Dai capolavori patavini di Veronese, alla rivisitazione barocca delle sue scenografiche
invenzioni: l’eredità di un grande artista in mostra a Padova.
In mostra anche l’ “Ascensione di Cristo” di Veronese, dalla Chiesa di San Francesco, oggetto
alla fine del Cinquecento del furto clamoroso della parte inferiore.
Per la prima volta, torna a Padova la grande porzione trafugata, identificata solo negli anni
Sessanta del Novecento in un‘opera dell’Arcidiocesi di Olomouc in Boemia.
Il cromatismo limpido e armonioso, gli audaci impianti architettonici, la forza scenografica
delle composizioni, perfino l’intensa drammaticità nei soggetti sacri dell’ultimo periodo: quella
di Paolo Veronese è stata una pittura potente e di straordinaria forza comunicativa, capace
di influire sulla produzione artistica di tanti contemporanei e d’intere generazioni
d’artisti, ovunque egli sia stato chiamato ad operare.

• **Dati estratti**:

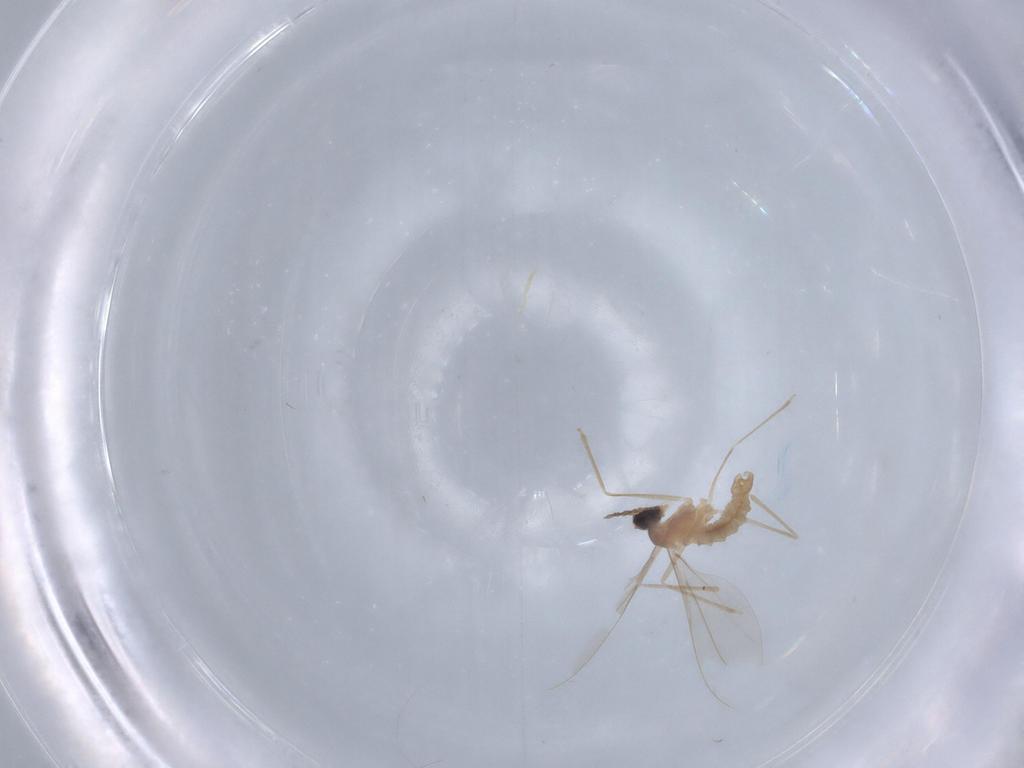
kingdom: Animalia
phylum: Arthropoda
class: Insecta
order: Diptera
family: Cecidomyiidae
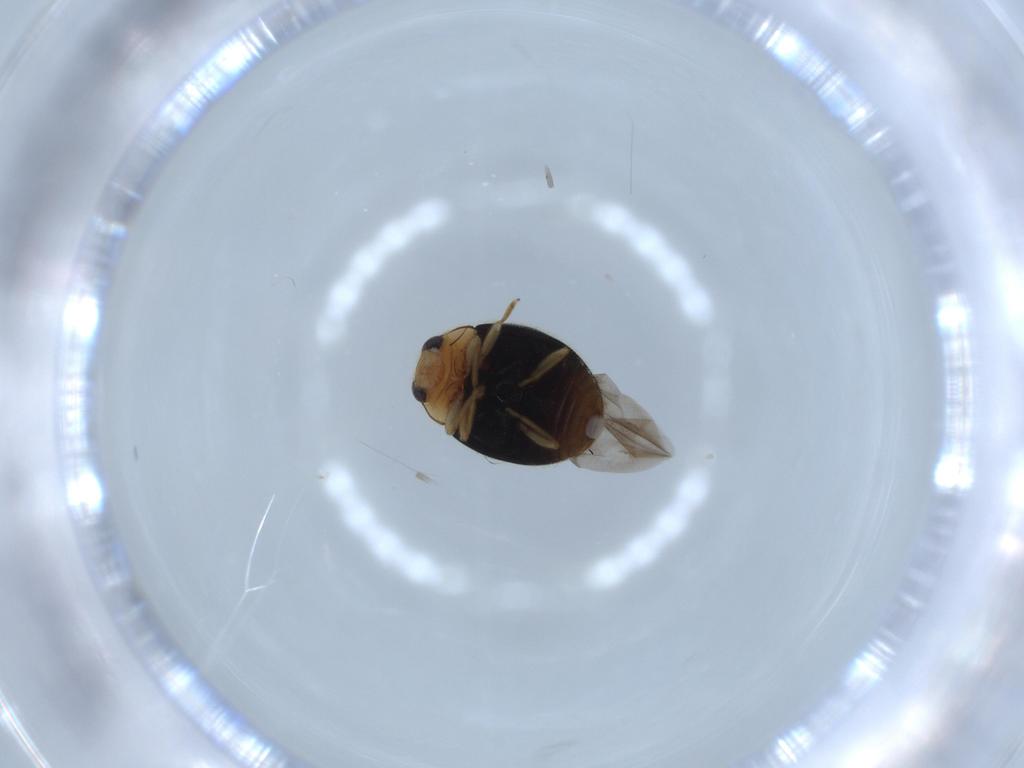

• **Consegne**:
**A)** Stampa il brano sulla mostra di Veronese, cominciando da "Per la prima" e proseguendo fino a "chiamato ad operare.".
**B)** Prosegui il brano sulla mostra di Veronese dal punto in cui si interrompe.

• **Risultati per consegna**:
**A)**
Per la prima volta, torna a Padova la grande porzione trafugata, identificata solo negli anni
Sessanta del Novecento in un‘opera dell’Arcidiocesi di Olomouc in Boemia.
Il cromatismo limpido e armonioso, gli audaci impianti architettonici, la forza scenografica
delle composizioni, perfino l’intensa drammaticità nei soggetti sacri dell’ultimo periodo: quella
di Paolo Veronese è stata una pittura potente e di straordinaria forza comunicativa, capace
di influire sulla produzione artistica di tanti contemporanei e d’intere generazioni
d’artisti, ovunque egli sia stato chiamato ad operare.

**B)**
Fu così anche a Padova, città con la quale Veronese ebbe intensi rapporti a partire dal 1556
– soprattutto grazie all’illuminata committenza dei benedettini – apportando nuova linfa alla
civiltà figurativa locale.
Da allora non fu più possibile prescindere dall’esperienza veronesiana che diverrà termine
fondamentale di confronto per i nuovi protagonisti della scena locale.
La mostra, promossa per ricordare l’arte del grande maestro dal Comune di Padova, Assessorato
alla Cultura e Turismo – Musei Civici e Biblioteche di Padova – con Mibact-Soprintendenza per
i beni storici, artistici ed etnoantropologici per le Province di Venezia, Belluno, Padova e
Treviso, Ministero dell’Interno Fondo Edifici di Culto, Regione del Veneto, la collaborazione
della Fondazione Antonveneta e il sostegno di Fischer Italia, Cassa di Risparmio del Veneto,
Gruppo ICAT e SKIRA capofila ATI – prenderà dunque le mosse proprio dai capolavori di
Paolo Veronese conservati a Padova, riuniti per l’occasione nelle sale dei Musei Civici agli
Eremitani, dal 7 settembre 2014 all’11 gennaio 2015, con la sola eccezione dell’inamovibile
Pala di Santa Giustina.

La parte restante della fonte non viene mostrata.